DigitalPhonetics / IMS-Toucan

Controllable and fast Text-to-Speech for over 7000 languages!
Apache License 2.0
1.47k stars 166 forks source link

Which recipe to use for training from scratch? #182

Closed AlexSteveChungAlvarez closed 3 months ago

AlexSteveChungAlvarez commented 4 months ago

@Flux9665 I want to try training the new version of the model, I see there are 4 recipes:

Which should I use?

Flux9665 commented 4 months ago

For multilingual and multispeaker setups, Toucan_Massive_stage1 is probably the best when training from scratch. I recommend finetuning instead of training from scratch, for which there are the finetuning example recipes.

It might be worth to wait a couple more days, I'm finalizing the next release right now which comes with a much more stable architecture.

AlexSteveChungAlvarez commented 4 months ago

For multilingual and multispeaker setups, Toucan_Massive_stage1 is probably the best when training from scratch. I recommend finetuning instead of training from scratch, for which there are the finetuning example recipes.

When doing finetuning does it improve the base quality? I want to train from scratch with high quality data. I heard some of the data you released and didn't sound as HQ. By the way, the released data seems to only have 4 languages, but in the paper you mentioned several ones (including Quechua and Aymara) are these languages going to be shared too?

It might be worth to wait a couple more days, I'm finalizing the next release right now which comes with a much more stable architecture.

What do you mean by "stable"? I will try it for sure!

I started the Toucan_Massive recipe yesterday to have the preprocessed .pt files of the datasets when you answered me about the recipe, but it has already run for more than 12 hours and it's still in the first dataset (Libritts_R_all_clean) and stucked in 98%

image

This are the processes nvidia-smi shows:

image

image

AlexSteveChungAlvarez commented 4 months ago

@Flux9665 I run the stage 1 and it already has 35 hours and a half preprocessing only libritts_R_all_clean and the cache.pt file hasn't appeared yet. The first 4 hours it run smoothly until 99%, then went down to 98% and got stucked there. Preprocessing the same dataset with previous toucan version took only some hours to finish, is this normal?
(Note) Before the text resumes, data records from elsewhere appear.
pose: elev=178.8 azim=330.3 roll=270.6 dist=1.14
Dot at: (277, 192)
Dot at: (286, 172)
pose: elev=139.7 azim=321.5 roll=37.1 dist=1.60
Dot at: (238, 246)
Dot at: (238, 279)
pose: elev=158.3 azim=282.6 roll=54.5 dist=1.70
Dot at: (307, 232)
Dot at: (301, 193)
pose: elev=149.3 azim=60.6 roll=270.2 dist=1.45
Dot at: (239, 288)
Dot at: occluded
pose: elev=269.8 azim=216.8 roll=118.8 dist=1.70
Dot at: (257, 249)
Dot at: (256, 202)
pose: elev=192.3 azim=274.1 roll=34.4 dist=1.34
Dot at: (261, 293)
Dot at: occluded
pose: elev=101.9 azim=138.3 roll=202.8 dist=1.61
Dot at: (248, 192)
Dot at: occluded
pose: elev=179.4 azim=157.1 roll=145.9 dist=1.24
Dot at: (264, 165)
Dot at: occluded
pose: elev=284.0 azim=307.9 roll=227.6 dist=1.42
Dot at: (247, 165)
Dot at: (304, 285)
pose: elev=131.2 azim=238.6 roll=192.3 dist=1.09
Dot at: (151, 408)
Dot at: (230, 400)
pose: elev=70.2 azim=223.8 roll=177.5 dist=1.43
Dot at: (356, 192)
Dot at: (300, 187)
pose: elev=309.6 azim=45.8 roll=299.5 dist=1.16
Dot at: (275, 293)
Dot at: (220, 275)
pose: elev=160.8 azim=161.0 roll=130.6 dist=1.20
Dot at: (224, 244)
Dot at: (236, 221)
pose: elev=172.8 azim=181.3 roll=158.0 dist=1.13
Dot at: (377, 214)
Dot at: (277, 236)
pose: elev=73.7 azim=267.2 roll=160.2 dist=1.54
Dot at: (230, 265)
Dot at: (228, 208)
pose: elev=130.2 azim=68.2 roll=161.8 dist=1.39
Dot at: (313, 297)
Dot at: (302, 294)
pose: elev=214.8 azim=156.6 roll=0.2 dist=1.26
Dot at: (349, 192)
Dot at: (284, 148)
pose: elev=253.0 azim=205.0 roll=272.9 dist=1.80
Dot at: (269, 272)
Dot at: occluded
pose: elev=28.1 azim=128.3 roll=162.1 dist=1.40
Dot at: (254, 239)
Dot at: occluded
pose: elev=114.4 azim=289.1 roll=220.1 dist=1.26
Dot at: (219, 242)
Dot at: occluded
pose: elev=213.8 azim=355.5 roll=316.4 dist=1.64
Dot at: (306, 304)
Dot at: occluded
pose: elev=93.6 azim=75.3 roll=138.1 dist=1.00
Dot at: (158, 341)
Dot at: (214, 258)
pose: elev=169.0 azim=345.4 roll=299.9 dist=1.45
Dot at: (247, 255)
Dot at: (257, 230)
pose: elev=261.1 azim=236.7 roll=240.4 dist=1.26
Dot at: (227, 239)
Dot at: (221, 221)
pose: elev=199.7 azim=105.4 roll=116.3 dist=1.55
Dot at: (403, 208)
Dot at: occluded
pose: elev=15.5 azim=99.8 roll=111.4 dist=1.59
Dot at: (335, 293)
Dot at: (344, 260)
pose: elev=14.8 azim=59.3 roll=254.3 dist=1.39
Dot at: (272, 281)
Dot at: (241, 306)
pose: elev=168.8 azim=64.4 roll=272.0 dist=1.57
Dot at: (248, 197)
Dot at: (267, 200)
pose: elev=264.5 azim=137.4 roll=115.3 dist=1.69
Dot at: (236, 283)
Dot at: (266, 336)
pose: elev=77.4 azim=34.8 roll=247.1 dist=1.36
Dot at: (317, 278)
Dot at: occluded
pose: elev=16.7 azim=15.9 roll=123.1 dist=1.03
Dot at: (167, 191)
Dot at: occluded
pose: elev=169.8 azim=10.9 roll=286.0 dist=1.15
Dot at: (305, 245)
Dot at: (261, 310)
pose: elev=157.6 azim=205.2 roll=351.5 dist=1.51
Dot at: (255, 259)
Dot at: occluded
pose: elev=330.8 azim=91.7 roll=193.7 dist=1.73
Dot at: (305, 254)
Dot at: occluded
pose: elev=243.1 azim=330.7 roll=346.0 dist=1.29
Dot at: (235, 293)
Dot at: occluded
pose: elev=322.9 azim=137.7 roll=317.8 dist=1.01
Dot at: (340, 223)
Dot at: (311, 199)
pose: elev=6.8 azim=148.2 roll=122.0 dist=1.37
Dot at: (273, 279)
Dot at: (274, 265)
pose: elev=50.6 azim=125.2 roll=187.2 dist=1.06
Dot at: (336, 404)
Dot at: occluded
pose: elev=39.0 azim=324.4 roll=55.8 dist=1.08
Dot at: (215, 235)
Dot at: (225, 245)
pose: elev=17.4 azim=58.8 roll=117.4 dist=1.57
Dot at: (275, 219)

AlexSteveChungAlvarez commented 4 months ago

Later I run stage 1 with no luck neither: image about 50 hours and a half processing only libritts_r_all_clean and no cache.pt file is built. I don't know if this is normal behaviour or not @Flux9665 . Anyways, I hope this is solved in the coming release!

Flux9665 commented 4 months ago

When doing finetuning does it improve the base quality? I want to train from scratch with high quality data. I heard some of the data you released and didn't sound as HQ. By the way, the released data seems to only have 4 languages, but in the paper you mentioned several ones (including Quechua and Aymara) are these languages going to be shared too?

Yes, finetuning improves quality.

The data we released is not from our model, it's from the MMS model by Meta.

We released all data, huggingface only shows some parts of the first 4 in the preview because it is too big.

Aymara is not included in this data, we just evaluated our model with the help of Aymara speakers.

I run the stage 1 and it already has 35 hours and a half preprocessing only libritts_R_all_clean and the cache.pt file hasn't appeared yet.

It sounds like your machine does not have enough RAM and is using the SWAP. Try splitting the large dataset into smaller chunks.

AlexSteveChungAlvarez commented 3 months ago

I just saw there's a pttd_cache.pt file but in the original directory of the data, differently from v2 where it was created on the target directory of the data, under the IMS-Toucan directory. But it is of only 31 MB, so I'll try splitting the libritts-r data as you do with mls_german.

Flux9665 commented 3 months ago

The pttd_cache.pt is just the cache of the filepaths to transcriptions, not the actual audio. I removed these caches in the newest version, they were kind of unnecessary.

khanifah-gif commented 1 month ago

For multilingual and multispeaker setups, Toucan_Massive_stage1 is probably the best when training from scratch. I recommend finetuning instead of training from scratch, for which there are the finetuning example recipes.

It might be worth to wait a couple more days, I'm finalizing the next release right now which comes with a much more stable architecture.

Hello, how about monolingual training from stratch? Which recipe to use for training?

Flux9665 commented 1 month ago

For monolingual training, you can adapt the Nancy recipe.

khanifah-gif commented 1 month ago

For monolingual training, you can adapt the Nancy recipe.

Awesome, thanks a lot! I'll check this out.

khanifah-gif commented 1 month ago

For monolingual training, you can adapt the Nancy recipe.

Normally, if I do training from stratch, are the model result also controllable for the parameters like energy, pitch, scaling duration, etc? I have done training from stratch, but when I tried to control the parameters, the audio results do not change.